We all agree that American consumers deserve safe food. However, a coalition of groups recently came out against the Regulatory Accountability Act (RAA) (H.R. 5), calling it the “Filthy Food Act.” This fictitious label is based on an unsupported assertion that the RAA would prevent the passage of food safety regulations that protect public health. Nothing could be further from the truth. The RAA, contrary to what the advocacy groups claimed, is designed not to stop regulation, but rather to improve regulation by ensuring that regulatory agencies only use the best possible information to inform rulemakings.
The advocacy groups are asking companies that produce and sell food not to support the RAA. The legislation would ensure that regulatory agencies do not ignore valuable input from businesses during the regulatory process and issue rules that do not use the best available scientific and economic data.
Unfortunately, in choosing food safety regulations as their target, these pro-regulation advocacy groups have inadvertently chosen to highlight why the RAA would not be burdensome or slow down the regulatory process. When agencies do the right thing when they’re issuing regulations in the first place, everybody wins.
While the advocacy groups claim that the RAA would effectively block future food safety regulations, the RAA only automatically applies to regulations that cost over $1 billion a year. The four most costly regulations issued under the 2011 Food Safety and Modernization Act (FSMA) by the Food and Drug Administration (FDA) all had annual compliance costs between $100 million and $500 million. Under the RAA, even these most costly food safety rules would only come under the additional process requirements of the RAA if members of the public petitioned the issuing agency with a specific request to initialize the added scrutiny. If the agency did not believe the additional scrutiny was needed based on the reasoning provided in the petition, it could choose not to perform the additional RAA regulatory processes.
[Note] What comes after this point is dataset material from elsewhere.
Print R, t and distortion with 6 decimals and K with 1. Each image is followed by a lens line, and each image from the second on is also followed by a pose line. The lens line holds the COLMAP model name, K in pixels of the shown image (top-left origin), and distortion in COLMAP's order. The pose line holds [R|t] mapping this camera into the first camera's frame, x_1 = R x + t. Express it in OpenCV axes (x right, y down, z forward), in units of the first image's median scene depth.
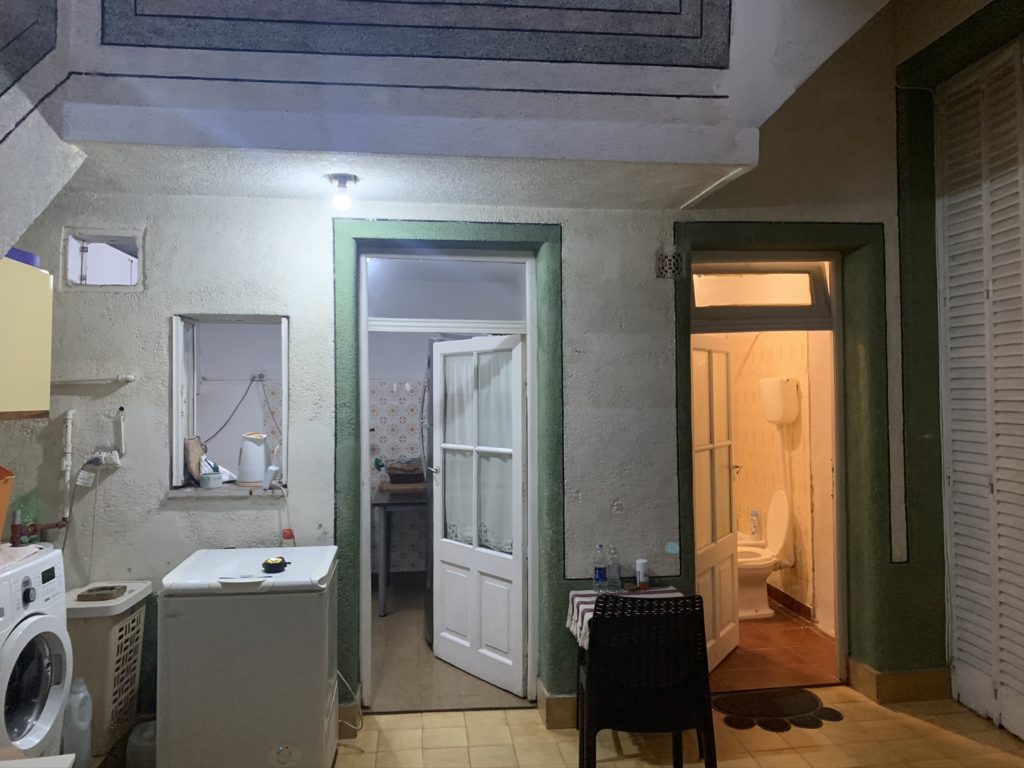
lens RADIAL K [[782.2, 0, 514.4], [0, 782.2, 375.1], [0, 0, 1]] dist [0.020996, -0.016413]
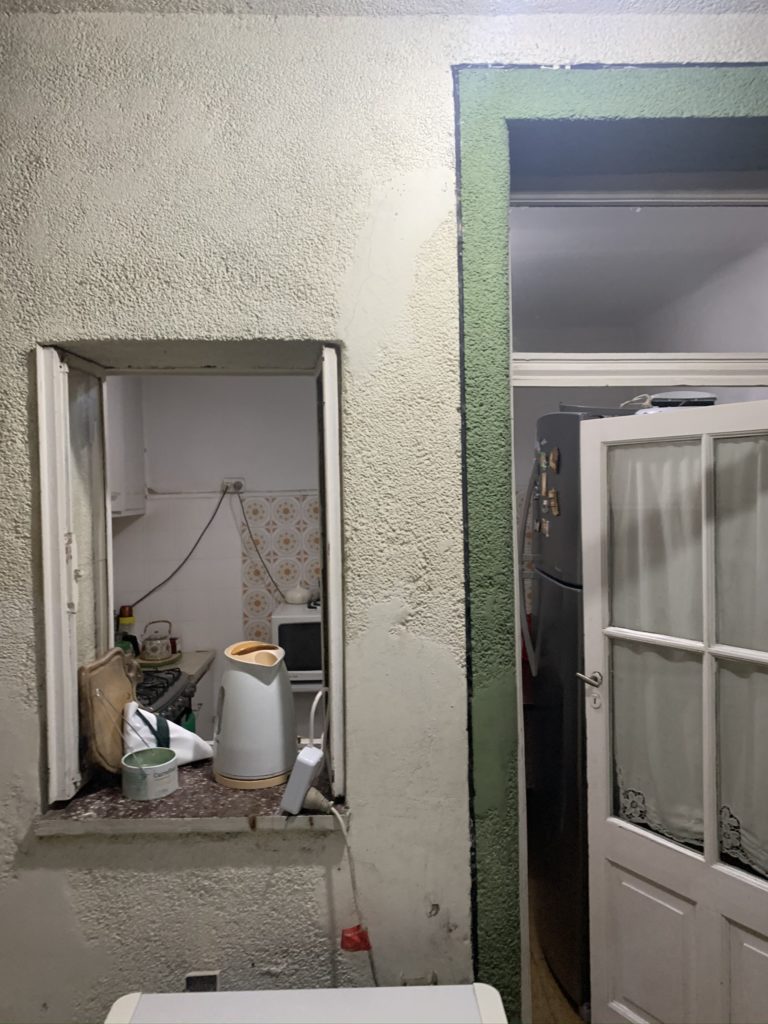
lens RADIAL K [[782.2, 0, 378.7], [0, 782.2, 512.3], [0, 0, 1]] dist [0.020996, -0.016413]
pose [[0.993873, -0.008230, -0.110217, -0.230423], [0.013999, 0.998566, 0.051666, -0.014513], [0.109634, -0.052892, 0.992564, 0.634142]]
The advocacy groups claim that the RAA, if applied to food safety regulations, would slow down or stop these rules from being implemented. However, under the food safety rules issued under FSMA, even if the four rules mentioned above with costs in excess of $100 million annually had been subject to the RAA, it is unlikely that a petition asking the FDA to undergo the additional RAA regulatory processes would have been filed. The FDA took its time issuing these regulations and involved the public and industry in the process every step of the way. The agency sought information and input prior to issuing proposed rules, then performed extensive outreach, gathered feedback, allowed for a lengthy comment period, and only after extensively reviewing all the feedback did the agency issue a final rule. In other words, the agency conducted a thorough rulemaking that solicited input from all affected parties and took that input into consideration before issuing regulations, which is exactly what the RAA would require. The end result is that the FDA issued significant new food safety rules that protect human and animal health as Congress specified in the FSMA, and industry supported these rules because FDA took the time and care to work with food producers, seeking their input and advice in designing compliance standards.
Background on the “Regulatory Accountability Act”
The process of issuing a new regulation has not been substantially updated since Congress passed the Administrative Procedure Act (APA) in 1946. The RAA is the only piece of legislation that addresses the regulatory process by updating the APA to reflect the realities of the modern administrative state. Specifically, the RAA recognizes that federal agencies often issue sweeping, costly, controversial new rules without appropriately considering all of the relevant facts and information, the result of Congress having passed overly broad legislation that leads to unintended consequences when agencies are allowed to fill in too many blanks.
For the most complex and costly new rules, the RAA would increase transparency by requiring agencies to invest more effort to gather data, evaluate alternatives, and engage the public for more input on the costs and benefits of the rule. Further, the RAA would provide stakeholders with a means to confront unfounded assumptions or unrealistic data used in agency rulemakings. Additionally, the RAA allows courts to review the evidence to ensure that agencies are truly evaluating all evidence and basing their rulemakings on only the best scientific and economic analysis.
The goal of regulatory reform is to increase transparency and accountability in the rulemaking process. American businesses and food producers are not trying to skirt their responsibility to consumers; they simply want certainty in a complex regulatory system. Rules should be written properly the first time, just like the FDA did with the FSMA.